Michael knew better than to argue with TS over such matters, deferring to TS’ Pit-bull approach to giving God the glory. Michael believed in an Intelligent Designer for life and the universe but he wasn’t totally committed to the idea that GOD got involved in the minutia of human lives. Michael knew TS was intractable about such issues and just left him to his own opinions and positions. Still, Michael couldn’t just accept such an idea of giving God all the credit all the time. The whole idea just went against his personal sense of achievement and receiving credit for his hard earned brilliance or dogged persistence or erudite disposition which often were the qualities which won him the day in those things he most admired and wanted out of life.
“Hey, you remember last year when we were trapped in Stratton and I said God would get us out of that terminal passage?” TS grabbed and shook Mikes forearm causing Mike to look him in the face.
Mike squenched up his face, “Yeah, how could I forget?”
TS got one of those see I told you so looks on his face, “You can’t believe that little quake was a co-inky-dink do you?”
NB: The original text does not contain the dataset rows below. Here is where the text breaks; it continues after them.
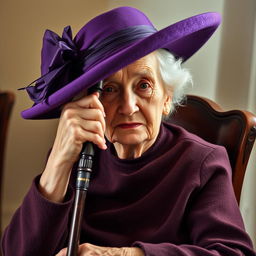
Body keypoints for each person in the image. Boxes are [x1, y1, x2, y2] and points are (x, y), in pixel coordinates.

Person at [1, 6, 256, 256]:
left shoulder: (201, 163)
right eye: (110, 89)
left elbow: (233, 252)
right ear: (88, 101)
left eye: (143, 85)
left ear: (167, 97)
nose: (128, 106)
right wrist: (58, 160)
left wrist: (122, 254)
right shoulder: (75, 154)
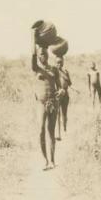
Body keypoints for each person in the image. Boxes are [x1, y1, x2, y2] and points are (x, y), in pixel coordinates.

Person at [31, 29, 64, 170]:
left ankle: (52, 161)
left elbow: (61, 85)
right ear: (38, 57)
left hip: (53, 103)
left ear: (47, 55)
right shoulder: (36, 68)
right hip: (41, 103)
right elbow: (32, 54)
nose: (42, 55)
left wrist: (61, 91)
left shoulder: (54, 69)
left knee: (51, 131)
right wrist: (33, 37)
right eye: (40, 54)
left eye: (44, 53)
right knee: (40, 130)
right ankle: (45, 160)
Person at [56, 56, 72, 140]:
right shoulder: (54, 71)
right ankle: (58, 133)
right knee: (57, 113)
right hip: (57, 94)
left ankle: (65, 129)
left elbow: (70, 83)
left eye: (60, 62)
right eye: (57, 62)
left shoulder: (66, 71)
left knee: (64, 113)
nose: (59, 64)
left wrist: (65, 76)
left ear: (63, 63)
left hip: (65, 94)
“I don’t think you can say it was God either, TS” Mike was feeling defiant.
“Okay, Doubting Thomas.” TS said smiling.
“Well, we’re home, Dr. Maylers.” TS said yawning, “Thank you Lord.”
“Hey, make sure you say hi to Irene for me, TS.”
“I Will Bubba.” TS said jokingly knowing Mike’s proclivity for the slang.
After disembarking, the two friends went their separate ways knowing they’d soon meet up again in the coming weeks.